Though I wasn’t too big on any of these wines, it wasn’t because they were sealed with screw caps. I may not always gravitate toward screw cap wines at the store, but in the future I’ll definitely give them another look.

A Cafe Culture

In London you have pub culture, in Paris it’s the café culture. Hundreds of cafes line the streets of the city. They’re great spots to meet friends for coffee or to sit by yourself and people watch.

It’s my last day in Paris and I’m feeling like a real Parisian. It’s a rainy afternoon, I’ve got my French newspaper, and I decide to stop in to Café de Flore. It’s a well-known café on the Boulevard Saint-Germain, right next to Les Deux Magots. Years before I was born, this was the place for artists and intellectuals. Sitting at the small table by the window I imagined I could be in the same spot where people like John-Paul Sartre and Albert Camus discussed philosophy.

An older waiter came over carrying a silver tray. “Un café, s’il vous plait,” I said. “Oui,” he responded. Somehow I felt he could still tell I’m not a real Parisian. Minutes later my espresso arrived, along with a small piece of solid dark chocolate and a packet of sugar. It reminded me of my first trip to France with my family, when I was 7. My sister, who at the time was 4, and I would play with the sugar cubes at restaurants while waiting for our food. Each restaurant had its own wrapper for the sugar cubes. We’d take one from each restaurant. By the end of our trip had quite the colorful collection. The sugar at Café de Flore is in a wide, white packet, not a fancy looking cube – not worth saving. There’ve only been two worth saving so far – a thin packet with the recognizable logo from Les Deux Magots, and bright pink sugar cubes from Fauchon.

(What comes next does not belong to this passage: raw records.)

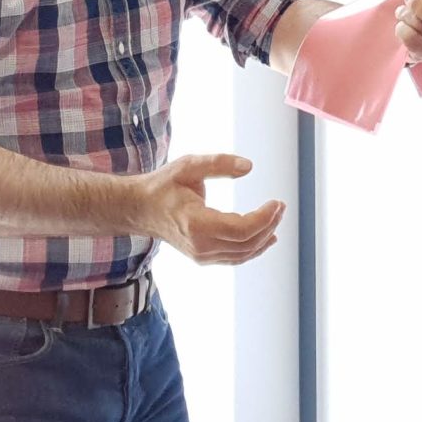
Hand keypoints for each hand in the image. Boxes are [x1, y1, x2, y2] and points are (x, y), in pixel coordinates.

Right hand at [132, 154, 284, 266]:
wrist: (140, 209)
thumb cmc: (164, 186)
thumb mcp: (189, 165)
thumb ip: (219, 163)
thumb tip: (249, 166)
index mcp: (196, 224)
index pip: (241, 230)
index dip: (264, 218)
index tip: (277, 202)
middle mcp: (200, 246)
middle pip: (246, 243)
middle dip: (269, 224)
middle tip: (281, 206)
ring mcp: (201, 255)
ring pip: (243, 254)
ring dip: (265, 236)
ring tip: (277, 216)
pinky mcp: (203, 257)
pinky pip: (235, 257)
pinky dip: (254, 248)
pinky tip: (268, 238)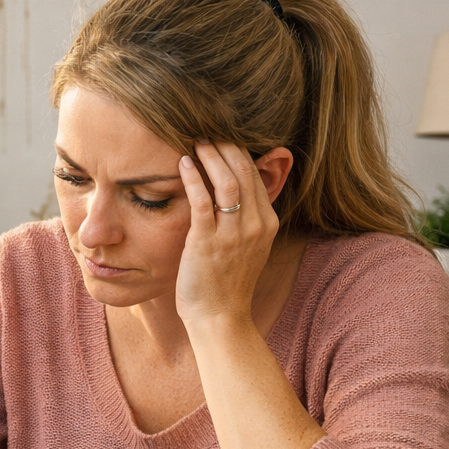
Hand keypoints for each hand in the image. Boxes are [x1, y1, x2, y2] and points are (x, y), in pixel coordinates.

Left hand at [174, 141, 288, 325]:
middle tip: (207, 130)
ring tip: (195, 141)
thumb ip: (244, 218)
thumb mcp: (246, 246)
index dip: (238, 151)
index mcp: (266, 223)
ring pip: (227, 181)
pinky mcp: (207, 242)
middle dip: (226, 146)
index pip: (256, 175)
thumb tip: (234, 191)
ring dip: (211, 156)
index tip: (222, 136)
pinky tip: (182, 163)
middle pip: (245, 171)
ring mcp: (233, 234)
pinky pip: (202, 201)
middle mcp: (255, 225)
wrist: (220, 317)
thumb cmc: (226, 282)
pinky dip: (193, 178)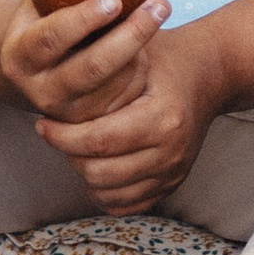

While the cups of coffee have been abundant and have always tasted good, it’s been harder to find a good tasting glass of wine. It seems most people order bottles or half bottles, so some of the wines by the glass taste like they’ve been open for a day or so.

I found my favorite glass of wine (and favorite wine of the entire trip) at a place called Willi’s Wine Bar. I thought a place with ‘wine bar’ in its name would be a good place to find a good glass of wine.

Willi’s Wine Bar is located near the Palais Royal, on Rue des Petits Champs in the first arrondissement. It was opened in 1980 and named after the owner’s dog. They had a fairly extensive list of wines by the glass from all over France, and the good vintages weren’t only reserved for full bottles. I ordered a glass of the 2001 Chateau Issan from Margaux. I wasn’t familiar with the wine, but it tasted delicious. The blend of cabernet and merlot was a dark red color. It had ripe red fruit on the nose, the taste of blackberries and black currants, followed by a finish of tobacco and cloves with soft tannins. Definitely a wine I’d like to drink again.